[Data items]
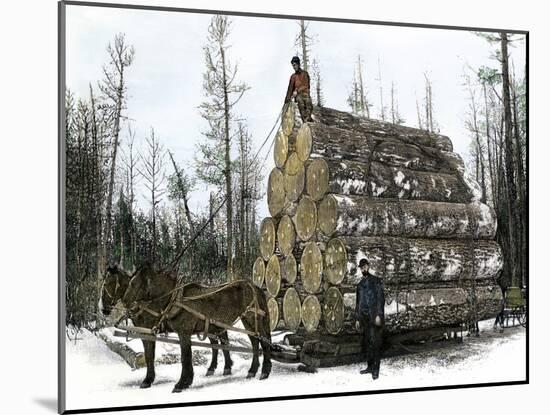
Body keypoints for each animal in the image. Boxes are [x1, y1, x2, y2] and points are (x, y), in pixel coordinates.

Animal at [100, 266, 236, 390]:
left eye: (107, 284)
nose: (103, 309)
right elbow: (150, 355)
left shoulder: (147, 333)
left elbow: (149, 355)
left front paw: (147, 380)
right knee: (217, 343)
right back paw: (219, 368)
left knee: (219, 342)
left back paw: (225, 367)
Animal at [121, 264, 274, 394]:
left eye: (133, 284)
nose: (124, 302)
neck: (175, 300)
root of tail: (255, 286)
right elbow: (154, 356)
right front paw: (185, 381)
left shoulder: (184, 332)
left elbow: (185, 357)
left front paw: (181, 384)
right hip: (247, 320)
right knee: (254, 342)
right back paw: (252, 370)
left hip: (251, 318)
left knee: (263, 341)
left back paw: (265, 372)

Problem: Transcribe every record exactly and omit each image.

Solution for this task:
Body keypoints for each animal in the image. Boxes are [x1, y1, x2, y2] and points are (x, y), in pixel coordinates.

Animal at [100, 266, 236, 390]:
left eye: (107, 284)
nose: (103, 309)
right elbow: (150, 355)
left shoulder: (147, 333)
left elbow: (149, 355)
left front paw: (147, 380)
right knee: (217, 343)
right back paw: (219, 368)
left knee: (219, 342)
left back paw: (225, 367)
Animal at [121, 264, 274, 394]:
left eye: (133, 284)
nose: (124, 302)
neck: (175, 300)
root of tail: (255, 286)
right elbow: (154, 356)
right front paw: (185, 381)
left shoulder: (184, 332)
left elbow: (185, 357)
left front paw: (181, 384)
right hip: (247, 320)
right knee: (254, 342)
right back paw: (252, 370)
left hip: (251, 318)
left knee: (263, 341)
left back paw: (265, 372)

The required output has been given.